* Begin Page excerpt *
Best-On-Intel: Intel Labs On Their Development Of AutoQ, An Efficient Framework For Quantization Using OpenVINO Toolkit And SigOpt

Tobias Andreasen, Vui Seng Chua, Chaunté W Lacewell, Nilesh Jain (Intel Labs), and Alexander Kozlov (OpenVINO)

After joining Intel, the SigOpt team has continued to work closely with groups both inside and outside of Intel in order to enable modelers everywhere to accelerate and amplify their impact with the SigOpt intelligent experimentation platform.

One of those teams has been Intel Labs, which has been developing a novel approach to quantization called AutoQ. The team has been leveraging the SigOpt Bring-Your-Own-Optimizer (BYOO) capabilities for their project in order to handle experiment management without worrying about tracking and visualization.

If you are interested in using BYOO and the other SigOpt features, sign up for free today.

In two sentences, what is AutoQ?

AutoQ is an automated solution that improves the scalability and productivity of model quantization. AutoQ employs Automated Machine Learning (AutoML) algorithms to automatically assign precision for different layers of the deep neural network (DNN) to minimize accuracy degradation, maximize performance, significantly (>100x) improve productivity and alleviate the reliance on subject matter experts.

You mentioned quantization, what is that and why is it important?

Machine learning models, especially DNNs, are ubiquitous given their predictive power and robustness for intelligent applications. However, they are over-parameterized and demand large computational and memory footprints, leading to inferior performance, low energy efficiency and, oftentimes, misalignment with requirements for deployment.

Quantization is a method for translating the trained models into lower precision arithmetic. For example, models trained in full-precision (FP32) can be mapped to lower precision format e.g. FP16, 8-bit, or 4-bit integers. Mapping a model to 8-bit arithmetic reduces 4x of the memory footprint, and theoretically it can improve compute performance by 4x. Upcoming AI hardware platforms are starting to come up with efficient implementation of low precision arithmetic.

But quantization introduces distortion to the model parameters and could degrade the accuracy of the already trained DNNs. In practice, the process of quantization involves tweaking the quantization parameters such as skipping sensitive layers or assigning different precision per layer in order to minimize accuracy impact while maximizing performance and power efficiency.

To whom is this research important?

This research is important to Intel’s customers who are deploying deep learning into production and running these on Intel processors. The conventional approach relies on human expertise and is largely manual. In this manual scenario, engineers first decide on a representative subset of data. Then they painstakingly calibrate the quantization parameters, layer by layer, to minimize distortion in order to retain the model accuracy and optimize for performance after deployment.
* End Page excerpt *
* Begin Given material *
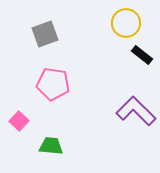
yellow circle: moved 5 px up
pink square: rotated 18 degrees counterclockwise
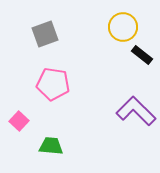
yellow circle: moved 3 px left, 4 px down
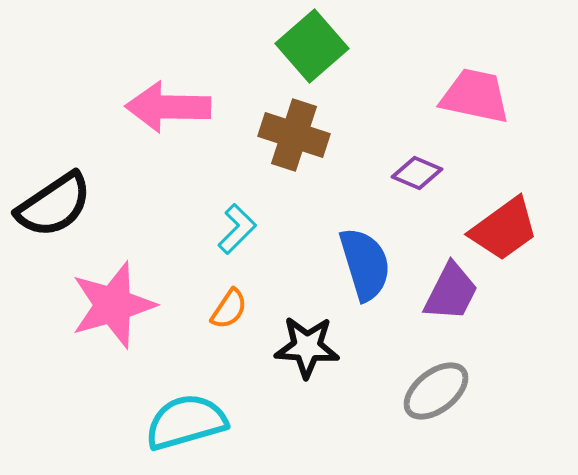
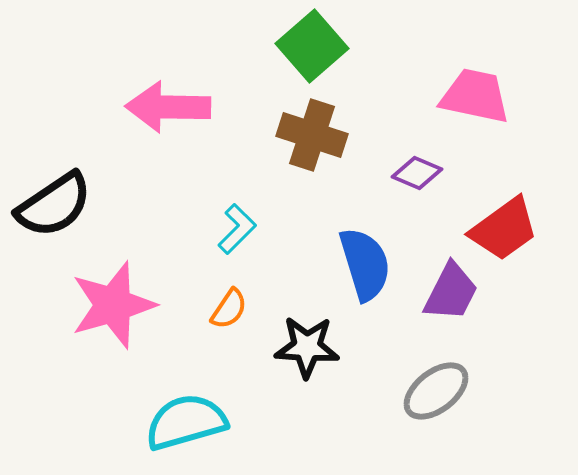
brown cross: moved 18 px right
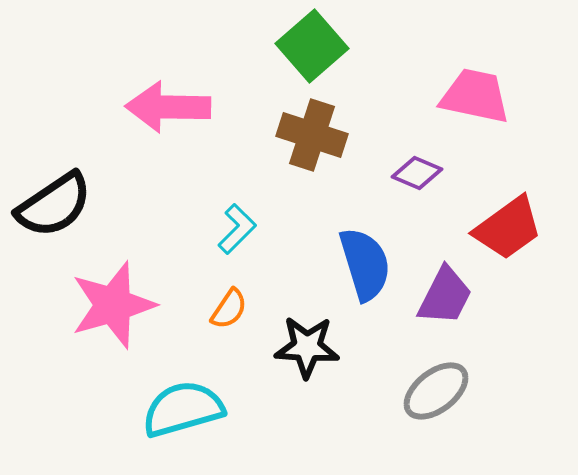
* End Given material *
**Your tasks:**
A – According to the AutoQ article, why does quantization in practice involve tweaking quantization parameters, such as skipping sensitive layers or assigning different precision per layer? Answer in one to three sentences.
B – From the AutoQ article, extract the passage that begins at the words "If you are interested" and stops after "subject matter experts.".

**Solutions below:**
A – Quantization distorts the model parameters and can reduce the accuracy of an already trained DNN. Tweaking these parameters keeps that accuracy loss small while maximizing performance and power efficiency.

B –
If you are interested in using BYOO and the other SigOpt features, sign up for free today.

In two sentences, what is AutoQ?

AutoQ is an automated solution that improves the scalability and productivity of model quantization. AutoQ employs Automated Machine Learning (AutoML) algorithms to automatically assign precision for different layers of the deep neural network (DNN) to minimize accuracy degradation, maximize performance, significantly (>100x) improve productivity and alleviate the reliance on subject matter experts.